REPUBLICANS BRING HOFELLER BACK TO HELP DESIGN NEW MAPS: Republican leaders have tapped a familiar consultant to help with the drawing of new districts for electing General Assembly members after maps he drew six years ago were found by the federal courts to include illegal racial gerrymanders. Tom Hofeller, a seasoned GOP mapmaker and a chief architect of the 2011 N.C. maps, is working with legislative leaders again on how to create new districts that will pass muster. Rep. David Lewis, a Harnett County Republican and House redistricting leader, informed a group of legislators on Wednesday of Hofeller’s return to a process that could determine how the state is divided into political districts for the rest of the decade. Hofeller was profiled in The Atlantic magazine in 2012 in an article titled “The League of Dangerous Mapmakers.”

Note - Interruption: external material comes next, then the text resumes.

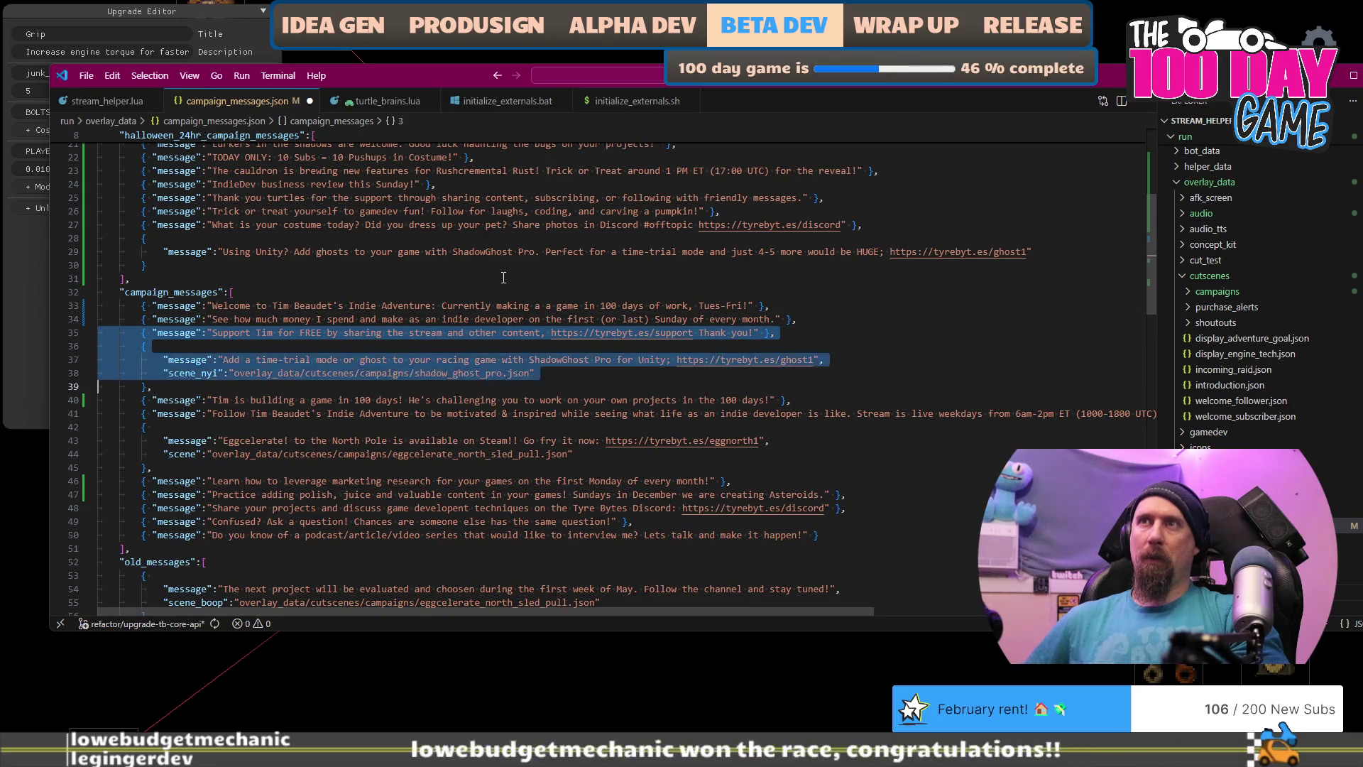
key(shift+Down)
key(shift+Down)
key(shift+Down)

JUSTIN BURR ADMITS TO BEING STEALTHY ABOUT JUDICIAL DISTRICT MAPS: Burr, who surprised the state's judiciary in the last week of session by proposing a complete redraw of judicial maps, said he's traveling the state, talking to judges and district attorneys about the plan. He said this outreach is "in the early stages," and his maps haven't changed from what he initially proposed. Democrats pushed back hard against Burr's proposal during session, saying he was attempting to rig the judiciary by drawing lines that would help elect Republican judges. The legislature, controlled by a GOP majority, recently voted to make judicial elections partisan affairs. Asked why he didn't loop judges and prosecutors into his process early on, instead of surprising them with already drawn maps, Burr said it's because they would have fought him. With a map in hand, the debate is about tweaking the map, not about blocking change outright, he said. "I've seen this play before," said Burr, who has pushed, sometimes successfully, for smaller judicial redraws in the past. "It's no longer, 'How do we kill this?'"

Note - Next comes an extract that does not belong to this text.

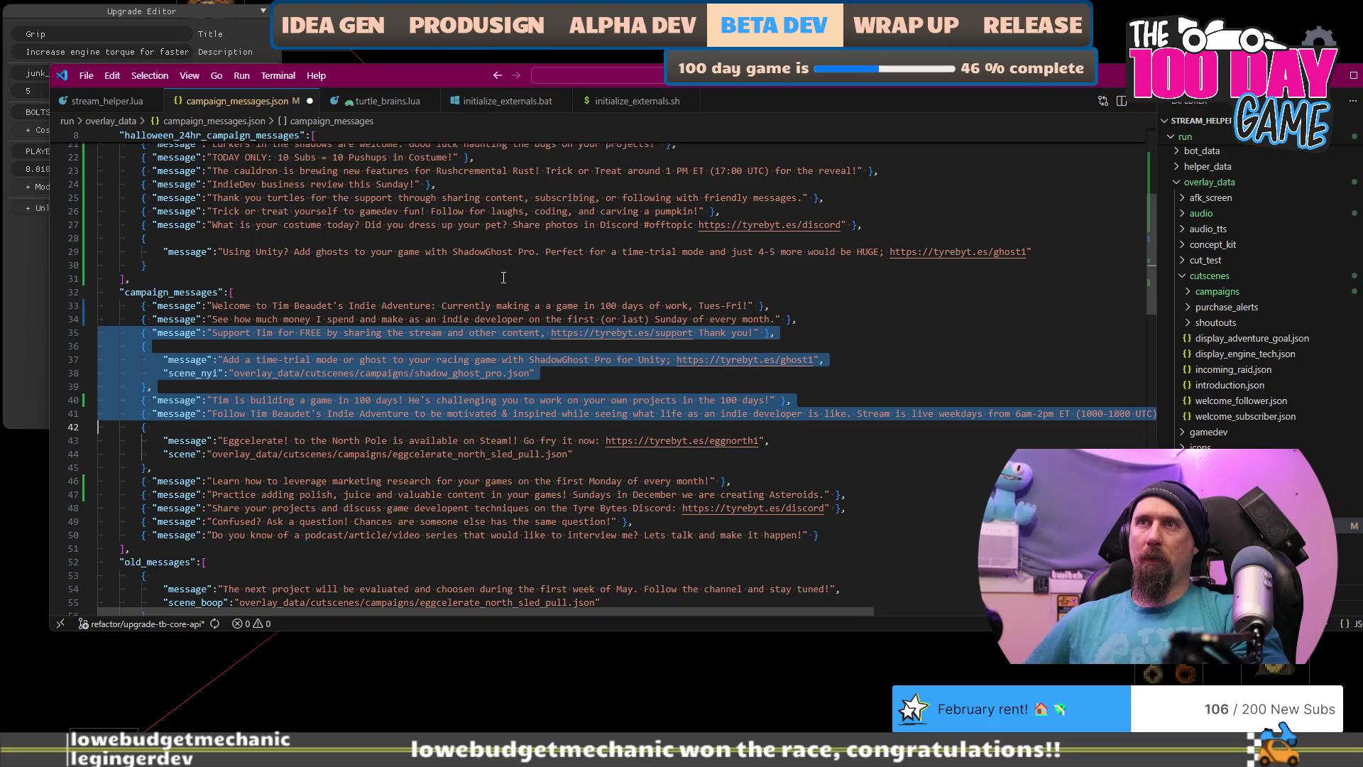
key(shift+Down)
key(shift+Down)
key(shift+Down)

SPINDALE'S WORD OF FAITH CHURCH FINALLY COMING UNDER FEDERAL INVESTIGATION: Ten former members of the Word of Faith Fellowship church say they have been contacted by U.S. federal and state authorities investigating allegations of abuse, forced labor and visa fraud after a series of Associated Press stories about the North Carolina-based evangelical sect, which has branches in Brazil and Ghana and affiliations in other countries. In Brazil, the federal police told AP the justice department has asked for a 2012 inquiry to be reopened into complaints that Word of Faith Fellowship’s two churches in the country were illegally sending minors to the United States. The country’s foreign ministry said it was contacting the U.S. consulates in Brazil and U.S. law enforcement agencies for more information, and added that its embassy in Washington, D.C., was trying to reach Brazilians who came to the U.S. via the church.

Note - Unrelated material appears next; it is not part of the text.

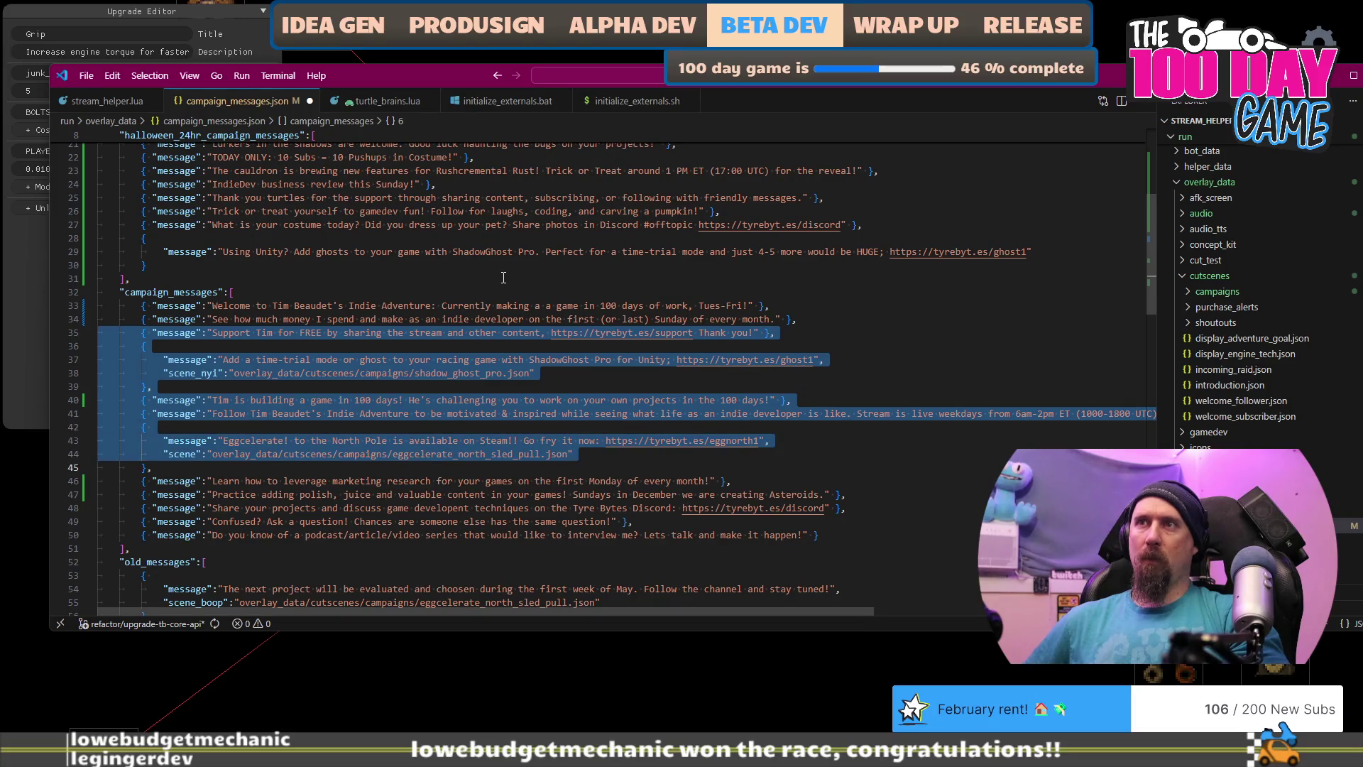
key(shift+Down)
key(shift+Down)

TRUMP'S BAN ON TRANSGENDER MEN AND WOMEN IN THE MILITARY SURPRISES PENTAGON OFFICIALS: The Pentagon was blindsided by President Donald Trump’s announcement on Wednesday that his administration would block transgender people from the U.S. military, and the Defense Department has no idea yet how it will affect troops already serving. The president’s declaration on Twitter, saying transgender people would not be allowed to serve “in any capacity,” came a year after the Defense Department under former president Barack Obama lifted its ban on transgender troops serving openly. On Wednesday, neither the Pentagon nor the White House could answer how the Trump administration intends to carry out such a ban — announced while Defense Secretary Jim Mattis was on vacation — or what it means for the thousands of transgender people already serving in the military.

IN EFFORT TO HELP TRUMP DISTRACT FROM HIS OWN TROUBLES, HOUSE COMMITTEE WILL INVESTIGATE CLINTON'S E-MAILS (AGAIN): House Judiciary Committee Republicans Wednesday heeded President Donald Trump’s relentless calls for more investigations into Hillary Clinton, agreeing to seek documents relating to the FBI probe of her private email server. "If it's in the public interest to investigate the Trump administration, it is most certainly in the public interest to investigate the real crimes by the real criminals," said Rep. Matt Gaetz, R-Fla., a committee member. Trump has been prodding Attorney General Jeff Sessions via Twitter to revive an inquiry into the 2016 Democratic presidential nominee who lost the election to Trump. Clinton’s use of the private email server as secretary of state from 2009 to 2013 was investigated for months by the FBI.